Не до нее ему было. В равной степени он был взволнован и разговором с Титаренко, и звонком «сверху». Взволнован приятно, потому что именно эти два события, происходившие в разных плоскостях, в разных пластах его существования, укрепляли его в прочности его положения. В известной степени опьяняли, как напряженная и азартная игра, в которой ставкой была жизнь его и успех дела.
Это был правильный маневр: дать понять Титаренко значительность того факта, что приехал на курсы именно Письменный. Дело делом, а личная ненависть, старые счеты ох как укрепляют деловые планы! А Тарас всегда держал в памяти на особой примете Семена Письменного, самого дерзкого и неуемного, самого ретивого помощника Ивана Моргуна с той самой минуты, как судьба вознесла сиволапого мужика в вершители судеб крестьянства, в председатели комнезама на Старобельщине. И к самому Петровскому имел доступ старый Иван Моргун; то и дело заседал в центре. Вызывали его то насчет хлеба, то насчет сева, то уборки… И мимо кабинета секретаря ЦК не проходил настырный старик! И с самим Косиором толковал. О чем?

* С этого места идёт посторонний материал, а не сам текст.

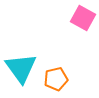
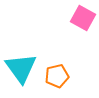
orange pentagon: moved 1 px right, 3 px up
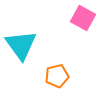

Удивительное дело, столетиями мужик пахал, сеял, убирал — без всяких заседаний! Пан помещик обходился без лишних слов и совещаний, с одним управляющим. И грамота была нужна только управляющему, и то не через край. Но большевики раздули кадило вокруг «культуры земледелия», и пошло, и пошло…
Проверяя себя и свою линию, Рашкевич думал: как удачно, что Титаренко держал он именно для второй колонны!..
Теперь благодаря этому оказались «чистыми» такие люди, как Титаренко и другие до времени и головы не поднимавшие резервисты.
И потому, что эта резервная линия держалась под ружьем, но в бездействии, уцелел и он сам… «Хорошо, все хорошо…» — сказал себе Рашкевич.
Он прилег на диван, отвлекся, дал свободу воспоминаниям…
В порядочных домах всегда имеется семейный альбом, переплетенный в зеленый плюш, с толстыми картонными страницами, прорезанными по уголкам, чтобы вставить фотографию, такую же добротную, с витиеватой, золотом, надписью: фамилия фотографа и место, где был запечатлен для детей и внуков облик отца или деда и прочих близких и дальних родственников.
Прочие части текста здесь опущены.